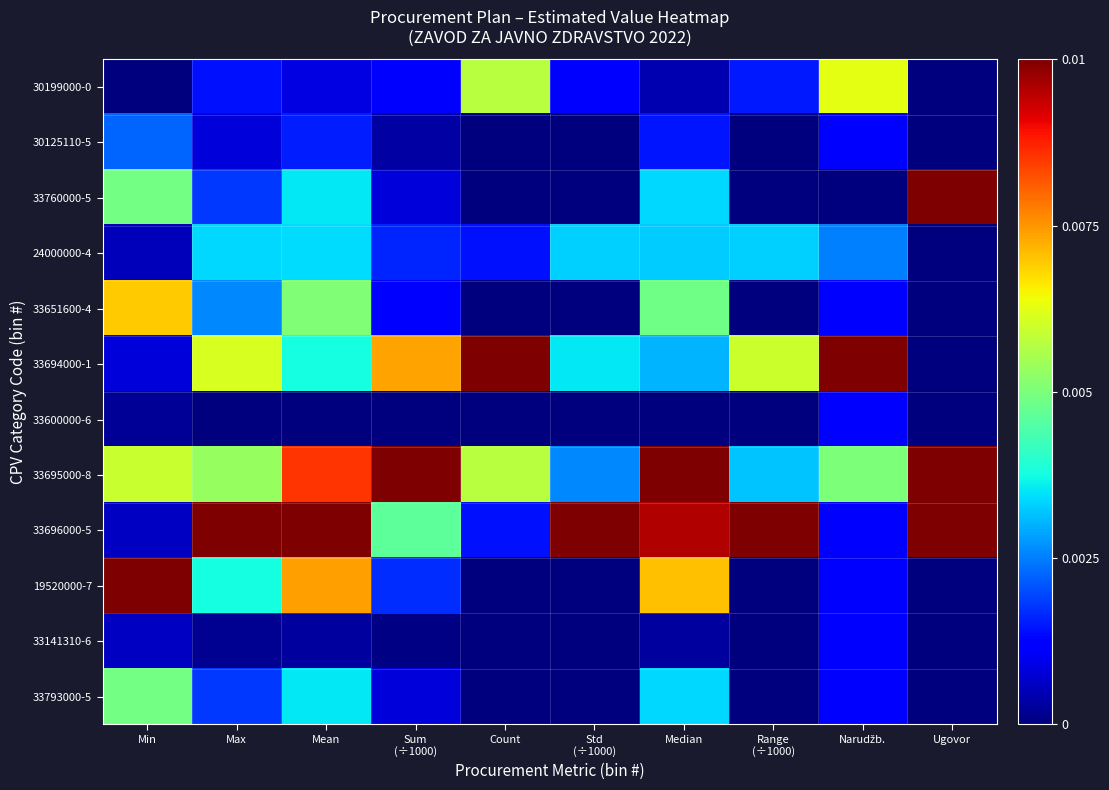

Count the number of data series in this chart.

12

----

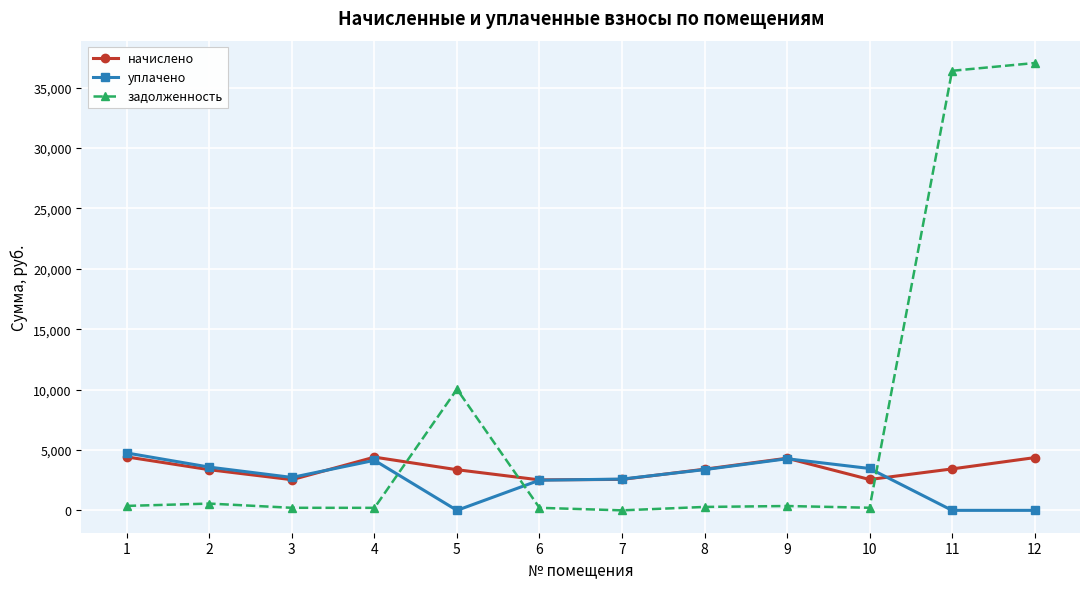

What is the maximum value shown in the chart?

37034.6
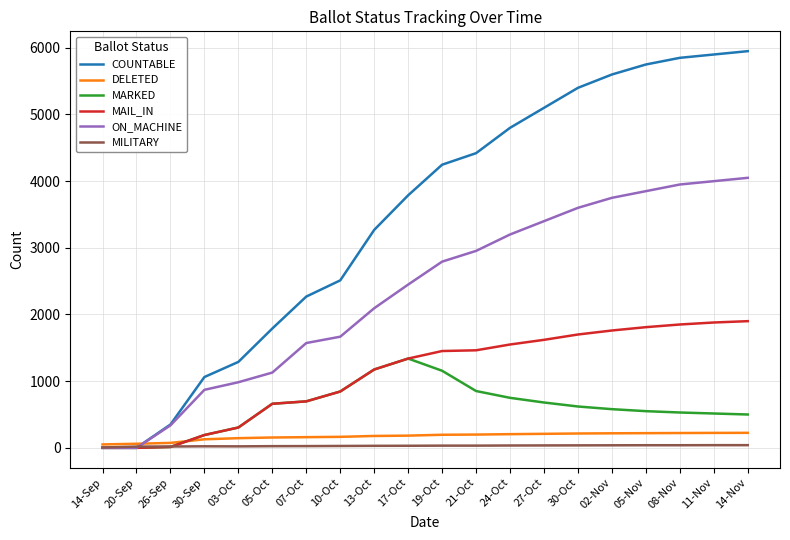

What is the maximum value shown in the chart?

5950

----

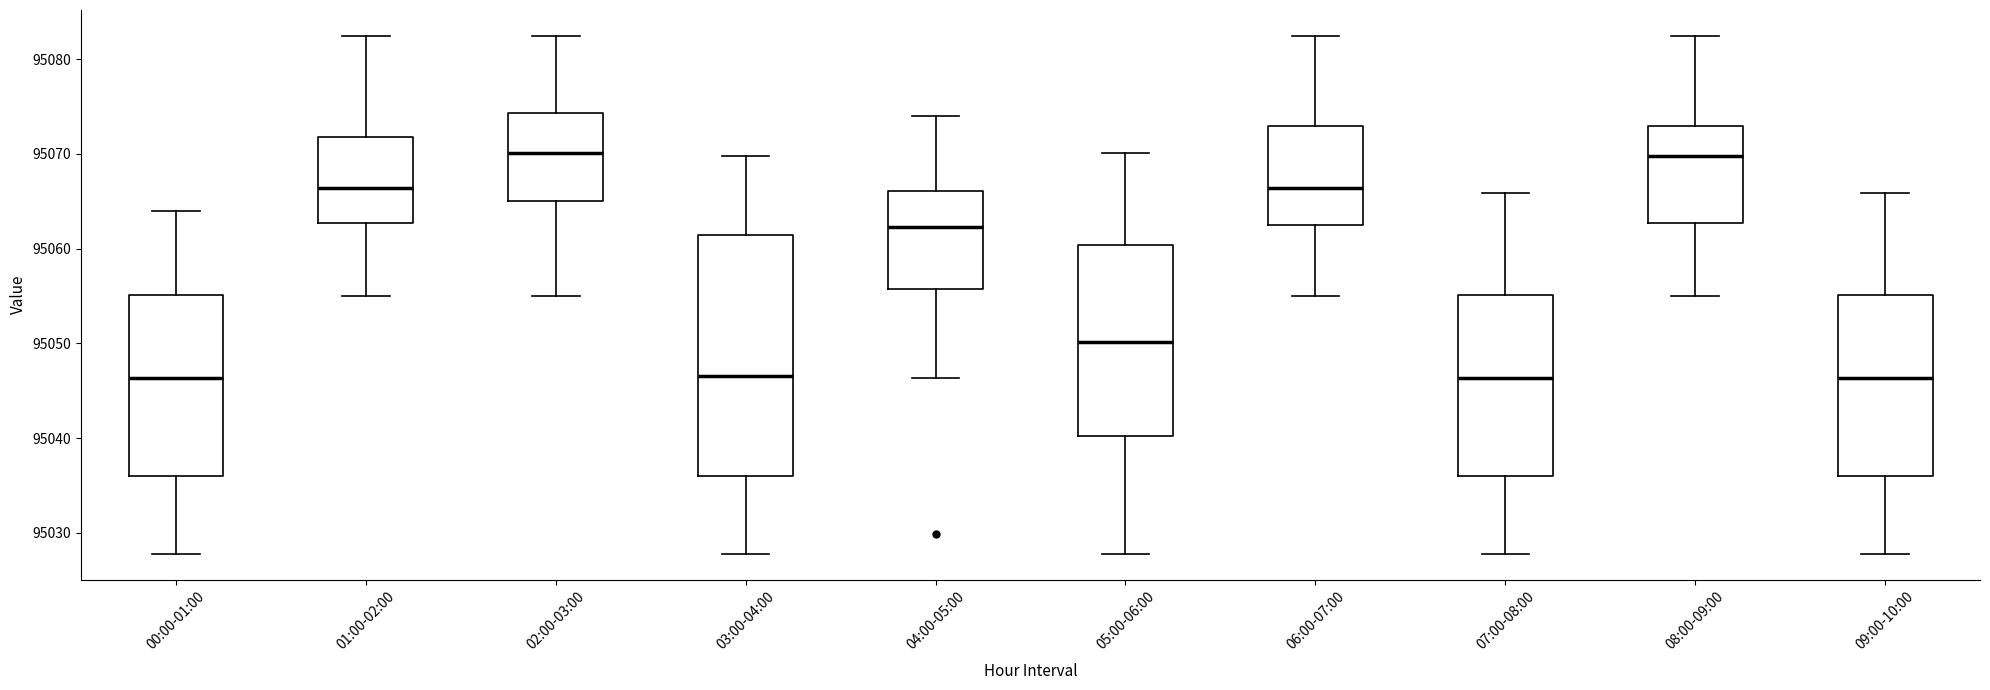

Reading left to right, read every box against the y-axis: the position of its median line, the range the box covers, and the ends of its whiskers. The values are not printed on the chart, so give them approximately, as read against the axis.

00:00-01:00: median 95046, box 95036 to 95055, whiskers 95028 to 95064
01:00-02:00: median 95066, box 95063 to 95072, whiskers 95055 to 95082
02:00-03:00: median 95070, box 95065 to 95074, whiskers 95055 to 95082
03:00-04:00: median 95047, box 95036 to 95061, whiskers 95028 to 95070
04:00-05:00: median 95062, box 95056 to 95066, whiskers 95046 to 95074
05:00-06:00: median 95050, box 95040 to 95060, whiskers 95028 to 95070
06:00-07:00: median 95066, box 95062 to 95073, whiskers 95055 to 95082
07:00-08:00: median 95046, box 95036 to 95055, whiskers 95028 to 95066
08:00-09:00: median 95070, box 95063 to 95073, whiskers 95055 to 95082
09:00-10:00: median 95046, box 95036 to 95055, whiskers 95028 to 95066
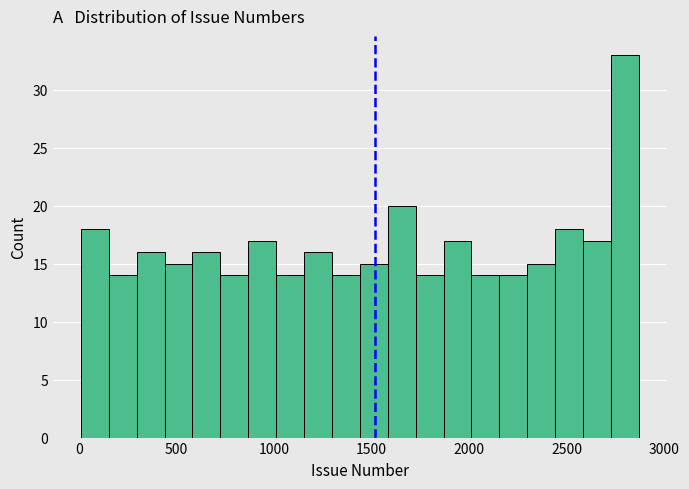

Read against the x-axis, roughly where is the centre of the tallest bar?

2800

----

◆ WHAT YOU SHOULD DO ◆
Pick out every line above that contains the word "median" and copy each of those lines in full.

◆ WRITTEN REPLY ◆
Reading left to right, read every box against the y-axis: the position of its median line, the range the box covers, and the ends of its whiskers. The values are not printed on the chart, so give them approximately, as read against the axis.
00:00-01:00: median 95046, box 95036 to 95055, whiskers 95028 to 95064
01:00-02:00: median 95066, box 95063 to 95072, whiskers 95055 to 95082
02:00-03:00: median 95070, box 95065 to 95074, whiskers 95055 to 95082
03:00-04:00: median 95047, box 95036 to 95061, whiskers 95028 to 95070
04:00-05:00: median 95062, box 95056 to 95066, whiskers 95046 to 95074
05:00-06:00: median 95050, box 95040 to 95060, whiskers 95028 to 95070
06:00-07:00: median 95066, box 95062 to 95073, whiskers 95055 to 95082
07:00-08:00: median 95046, box 95036 to 95055, whiskers 95028 to 95066
08:00-09:00: median 95070, box 95063 to 95073, whiskers 95055 to 95082
09:00-10:00: median 95046, box 95036 to 95055, whiskers 95028 to 95066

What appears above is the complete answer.